Bijzondere trends

Veganistisch fastfood koken

Gepubliceerd: 31 augustus 2023  |  Door: Bert Huysmans  |  Onderox editie: 233

Er bestaan veel vooroordelen over veganistisch eten. Nog steeds. Eén van de hardnekkigste geruchten is dat vegan koken enorm veel tijd vraagt. Want in tijden van tweeverdieners, al pendelend tijd verliezen en overurenkloppers is het niet evident om ’s avonds nog een volledige gezonde maaltijd te verzien voor je gezin. Maar klopt dat wel? Kan je ook veganistisch eten maken dat snel klaar én lekker is. Wij namen de proef op de som.

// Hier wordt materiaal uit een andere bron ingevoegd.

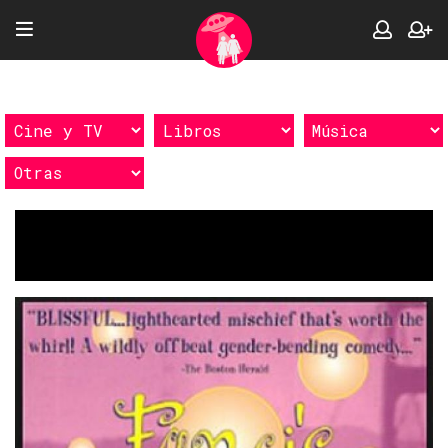
Etiquetas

In deze rubriek zoeken we naar de kleine dingen die we kunnen doen om onze wereld ietsje beter en duurzamer te maken. Want de wereld verbeteren, dat is makkelijk gezegd. Maar wat is haalbaar? En wat niet? Deze maand: vegan fastfood.

Ik hoef u niet te overtuigen om vlees en dierlijke producten voor altijd te bannen uit uw leven. Als u dat een goed idee vindt, prima. Doet u dat niet, even goede vrienden. Tenslotte ben ik zelf ook geen veganist, dus wie ben ik om over anderen te oordelen. Maar als er vooroordelen ontkracht, of bevestigd, moeten worden, dan ben ik wel van de partij. Bovendien is het zelf ook iets wat mij wel aanspreekt. Ik wil gerust enkele keren per week vegan of vegetarisch eten, maar tijd om uitgebreid te koken heb ik vaak niet. Ik koppel het nuttige dus aan het aangename en steek mijn licht op bij Joris en Babs van De Goedzak en Roos Met Witte Stippen in Geel, mijn trouwe adjudanten in het duurzaamheidsonderzoek dat deze rubriek graag wil zijn. “Vegan fastfood, dat bestaat zeker en vast”, vertelt Joris mij meteen. “Ik denk bijvoorbeeld aan een stoofpotje. Lekker en snel klaar. Vaak willen mensen te drastisch te werk gaan en alles wijzigen zodat ze niet weten waar eerst te beginnen. Als je je vlees en je saus vervangt dan ben je al snel vegan aan het eten. Rijst, aardappelen en groenten kan je gewoon behouden.” “Ik probeer zelf zoveel mogelijk vegan te eten en ik kook veel sneller dan mijn man, die overtuigd carnivoor is”, vult Babs aan. Tijd om de proef op de som te nemen. De opdracht die ik deze keer meekrijg: drie keer veganistisch koken zonder daar al te veel tijd mee te verliezen. Om te kunnen vergelijken, zal ik telkens chronometreren hoe lang ik erover doe.

KANT-EN-KLARE CHILI
Ik start met het eenvoudigste: een kant-en-klaar gerecht. In dit geval: chili sin carne. Het vlees is vervangen door een ‘pieko-worst’, een combinatie van witte bonen, rode biet, ui en bouillon. Vooraf hadden Babs en Joris me gezegd dat er steeds meer kant-en-klare veganistische gerechten op de markt komen. En sneller dan kant-en-klaar kan je onmogelijk koken, toch? Ik zet de chili even in de microgolfoven en maak intussen een wrap klaar (ik ga proberen niet te veel woordspelingen te maken). Ik roer de chili snel door en voeg een paar blaadjes basilicum uit de tuin toe terwijl ik met een lepel de chili op de wrap doe. Ik vouw ‘m samen en klok af. Net geen zes minuten. Wrapper gaat niet lukken (sorry). De smaak is prima, er lijkt zelfs echt gehakt in te zitten, voor zover dat nodig zou zijn, maar het kan vast sommige mensen overtuigen. De chili is zeer lekker, en lichtjes pikant, waar ik wel fan van ben.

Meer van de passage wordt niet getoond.